Fang Lijun, for example, presents in the Lehmbruck Museum a wall made of ceramic Mao bibles which is threatening to collapse. The work offers multiple political interpretations. It touches on China's past cultural revolution, the fascination that Maoism held and still holds for many Chinese, and the role of the Communist Party - a taboo issue in itself.

Fang and five other artists at "China 8" were present back in 1993 for the "China Avant-garde" exhibition in Berlin, the first larger show of modern Chinese art to take place outside of China. Until then, he had only been known to a few insiders. His pictures of bright pink faces were shoking in China and surprise for the public abroad.

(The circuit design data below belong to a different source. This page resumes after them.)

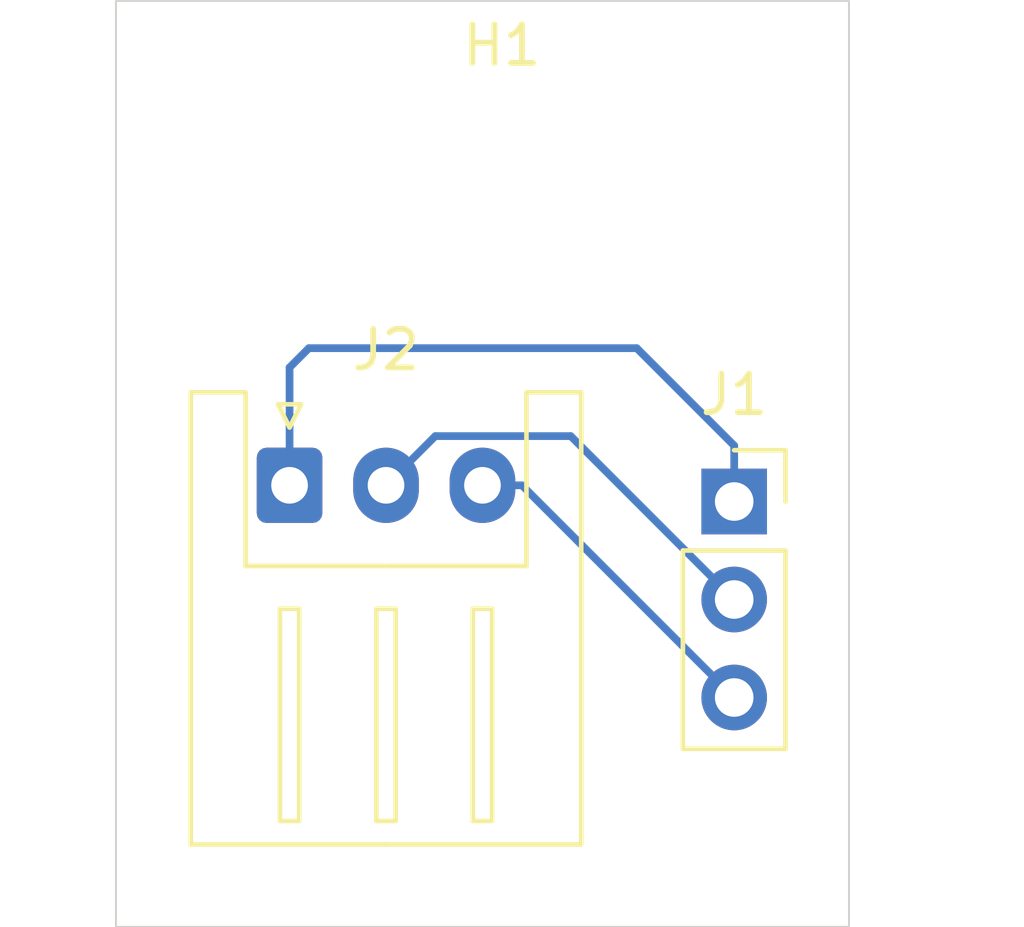
<source format=kicad_pcb>
(kicad_pcb
	(version 20241229)
	(generator "pcbnew")
	(generator_version "9.0")
	(general
		(thickness 1.6)
		(legacy_teardrops no)
	)
	(paper "A4")
	(layers
		(0 "F.Cu" signal)
		(2 "B.Cu" signal)
		(9 "F.Adhes" user "F.Adhesive")
		(11 "B.Adhes" user "B.Adhesive")
		(13 "F.Paste" user)
		(15 "B.Paste" user)
		(5 "F.SilkS" user "F.Silkscreen")
		(7 "B.SilkS" user "B.Silkscreen")
		(1 "F.Mask" user)
		(3 "B.Mask" user)
		(17 "Dwgs.User" user "User.Drawings")
		(19 "Cmts.User" user "User.Comments")
		(21 "Eco1.User" user "User.Eco1")
		(23 "Eco2.User" user "User.Eco2")
		(25 "Edge.Cuts" user)
		(27 "Margin" user)
		(31 "F.CrtYd" user "F.Courtyard")
		(29 "B.CrtYd" user "B.Courtyard")
		(35 "F.Fab" user)
		(33 "B.Fab" user)
		(39 "User.1" user)
		(41 "User.2" user)
		(43 "User.3" user)
		(45 "User.4" user)
	)
	(setup
		(pad_to_mask_clearance 0)
		(allow_soldermask_bridges_in_footprints no)
		(tenting front back)
		(pcbplotparams
			(layerselection 0x00000000_00000000_55555555_5755f5ff)
			(plot_on_all_layers_selection 0x00000000_00000000_00000000_00000000)
			(disableapertmacros no)
			(usegerberextensions no)
			(usegerberattributes yes)
			(usegerberadvancedattributes yes)
			(creategerberjobfile yes)
			(dashed_line_dash_ratio 12.000000)
			(dashed_line_gap_ratio 3.000000)
			(svgprecision 4)
			(plotframeref no)
			(mode 1)
			(useauxorigin no)
			(hpglpennumber 1)
			(hpglpenspeed 20)
			(hpglpendiameter 15.000000)
			(pdf_front_fp_property_popups yes)
			(pdf_back_fp_property_popups yes)
			(pdf_metadata yes)
			(pdf_single_document no)
			(dxfpolygonmode yes)
			(dxfimperialunits yes)
			(dxfusepcbnewfont yes)
			(psnegative no)
			(psa4output no)
			(plot_black_and_white yes)
			(sketchpadsonfab no)
			(plotpadnumbers no)
			(hidednponfab no)
			(sketchdnponfab yes)
			(crossoutdnponfab yes)
			(subtractmaskfromsilk no)
			(outputformat 1)
			(mirror no)
			(drillshape 0)
			(scaleselection 1)
			(outputdirectory "Gerber-Drill/")
		)
	)
	(net 0 "")
	(net 1 "GND")
	(net 2 "DATA")
	(net 3 "VCC")
	(footprint "MountingHole:MountingHole_3.2mm_M3_ISO7380" (layer "F.Cu") (at 104 63.5))
	(footprint "Connector_PinSocket_2.54mm:PinSocket_1x03_P2.54mm_Vertical" (layer "F.Cu") (at 110.025 71.475))
	(footprint "Connector_JST:JST_XH_S3B-XH-A_1x03_P2.50mm_Horizontal" (layer "F.Cu") (at 98.5 71.055))
	(gr_rect
		(start 94 58.5)
		(end 113 82.5)
		(stroke
			(width 0.05)
			(type default)
		)
		(fill no)
		(layer "Edge.Cuts")
		(uuid "bbd228fb-6e87-4da2-a2f5-0911ec082408")
	)
	(segment
		(start 104.525 71.055)
		(end 110.025 76.555)
		(width 0.2)
		(layer "B.Cu")
		(net 1)
		(uuid "764ed0f0-1905-40bd-9570-247f0f15dc4b")
	)
	(segment
		(start 103.5 71.055)
		(end 104.525 71.055)
		(width 0.2)
		(layer "B.Cu")
		(net 1)
		(uuid "b7978578-98c3-41f3-b33e-2767ef277a38")
	)
	(segment
		(start 102.276 69.779)
		(end 105.789 69.779)
		(width 0.2)
		(layer "B.Cu")
		(net 2)
		(uuid "130b8f65-7149-4ffe-a1f9-bb311dc51477")
	)
	(segment
		(start 101 71.055)
		(end 102.276 69.779)
		(width 0.2)
		(layer "B.Cu")
		(net 2)
		(uuid "6f78f129-81db-4a8a-bd08-b4b4eba1aba4")
	)
	(segment
		(start 105.789 69.779)
		(end 110.025 74.015)
		(width 0.2)
		(layer "B.Cu")
		(net 2)
		(uuid "dc9778be-2b85-447e-9074-0b66156996eb")
	)
	(segment
		(start 98.5 68)
		(end 99 67.5)
		(width 0.2)
		(layer "B.Cu")
		(net 3)
		(uuid "5f68a019-e230-439a-896f-297b67bfe422")
	)
	(segment
		(start 98.5 71.055)
		(end 98.5 68)
		(width 0.2)
		(layer "B.Cu")
		(net 3)
		(uuid "86c283a6-8f6b-4a07-9cf9-bf9a85fb53f0")
	)
	(segment
		(start 99 67.5)
		(end 107.5 67.5)
		(width 0.2)
		(layer "B.Cu")
		(net 3)
		(uuid "cbe4a692-7fd2-4bad-93a2-19c0091e3973")
	)
	(segment
		(start 107.5 67.5)
		(end 110.025 70.025)
		(width 0.2)
		(layer "B.Cu")
		(net 3)
		(uuid "e93f8eb8-05e3-4377-8a01-7a8025a34dbe")
	)
	(segment
		(start 110.025 70.025)
		(end 110.025 71.475)
		(width 0.2)
		(layer "B.Cu")
		(net 3)
		(uuid "f1de9d90-ea59-4cb3-be37-3464db62675c")
	)
	(embedded_fonts no)
)

</source>
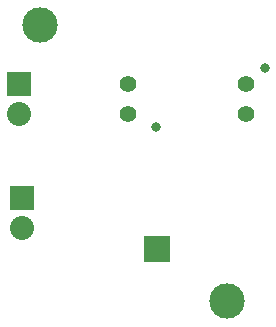
<source format=gbs>
G04 #@! TF.FileFunction,Soldermask,Bot*
%FSLAX46Y46*%
G04 Gerber Fmt 4.6, Leading zero omitted, Abs format (unit mm)*
G04 Created by KiCad (PCBNEW no-vcs-found-product) date Mon 03 Aug 2015 15:59:30 CEST*
%MOMM*%
G01*
G04 APERTURE LIST*
%ADD10C,0.127000*%
%ADD11R,2.032000X2.032000*%
%ADD12O,2.032000X2.032000*%
%ADD13C,0.800000*%
%ADD14C,1.400000*%
%ADD15C,3.000000*%
%ADD16R,2.235200X2.235200*%
G04 APERTURE END LIST*
D10*
D11*
X150876000Y-86360000D03*
D12*
X150876000Y-88900000D03*
D11*
X151130000Y-96012000D03*
D12*
X151130000Y-98552000D03*
D13*
X171700000Y-85030000D03*
X162500000Y-89980000D03*
D14*
X170100000Y-88900000D03*
X170100000Y-86360000D03*
X160100000Y-88900000D03*
X160100000Y-86360000D03*
D15*
X152654000Y-81407000D03*
X168529000Y-104775000D03*
D16*
X162560000Y-100330000D03*
M02*

</source>
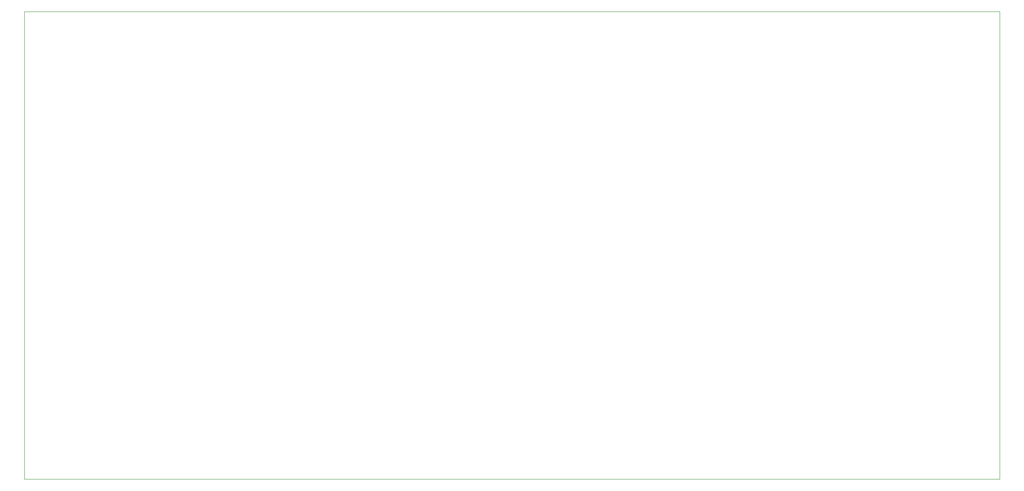
<source format=gbr>
%TF.GenerationSoftware,KiCad,Pcbnew,8.0.2*%
%TF.CreationDate,2025-05-17T21:18:52+08:00*%
%TF.ProjectId,TouchTone555,546f7563-6854-46f6-9e65-3535352e6b69,v1.2*%
%TF.SameCoordinates,Original*%
%TF.FileFunction,Profile,NP*%
%FSLAX46Y46*%
G04 Gerber Fmt 4.6, Leading zero omitted, Abs format (unit mm)*
G04 Created by KiCad (PCBNEW 8.0.2) date 2025-05-17 21:18:52*
%MOMM*%
%LPD*%
G01*
G04 APERTURE LIST*
%TA.AperFunction,Profile*%
%ADD10C,0.050000*%
%TD*%
G04 APERTURE END LIST*
D10*
X50000000Y-54000000D02*
X250000000Y-54000000D01*
X250000000Y-150000000D01*
X50000000Y-150000000D01*
X50000000Y-54000000D01*
M02*

</source>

"China Avant-garde" took place just a few years after the crushing of China's democratic movement in 1989, which silenced the traditionally political voice of poetry. Visual art was taking its place in shaping society, and moved with surprising velocity from the underground to becoming a recognized cultural form.

Collectors in Hong Kong quickly recognized that there was money to be made and little risk to be taken - and not much has changed since then. Modern art is seen in China as a good investment and a status symbol.

Art enjoys the freedom that makes exhibitions like "China 8" possible - as long as it doesn't, as in the works of Ai Weiwei, become too explicit.

Detail of a large-scale fiberglass relief by Yuan Yuan: "Visionary Hope," Copyright: Yuan Yuan/DW/S. Peschel
Detail of a large-scale fiberglass relief by Yuan Yuan: "Visionary Hope"Image: Yuan Yuan/DW/S. Peschel

Passing the baton to a new generation

In the meantime, Fang and most of the artists from that "first" generation have become part of the elite international art scene and sell their works for millions of euros. An early piece by cynical realist Yue Minjun, a painting of distorted laughing faces, went for $7 million at a Christie's auction in 2008. These artists are cosmopolitan and tend to maintain studios not only in Beijing or Shanghai, but also in New York, Vienna or Pairs.

The "China 8" exhibition across Germany's Rhine and Ruhr regions shows, in addition to the established names, a series of younger, lesser known artists: There's "Visionary Hope," a large-scale mural by Yuan Yuan (born in 1984) on display in the Osthaus Museum in Hagen, and a video installation in the Glaskasten Marl sculpture museum. And the artist collective MADAHA, also among the younger representatives, focuses on consumption and spectacles.

Art photographers Eason Tsang Ka Wai and South Ho Siu Nam are among the 13 artists from Hong Kong who are a bit disconcerted that they've been lumped together with mainland China in the show. Their works can be seen in Museum Folkwang in Essen.

"Appearance of Crosses 2013 B1" by Ding Yi, Copyright: picture-alliance/dpa/F. Gambarini
"Appearance of Crosses 2013 B1" by Ding YiImage: picture-alliance/dpa/F. Gambarini

The exhibition, insurance and transport of the artwork and the artists were funded entirely by foundations and sponsors which include Deutsche Bahn train service and Dusseldorf airport. Clearly, interest in the Chinese market and promoting tourism were motivating factors.

For visitors who don't have time to visit all eight cities, an exhibition in the Forum NRW in Dusseldorf provides an overview, from the conceptual work of Ding Yi, who's been painting checks in small grids for decades to counteract the bustle of society, to Shen Fan's light sculptures and Wang Qingsong's large-scale photos of prostrating rear ends.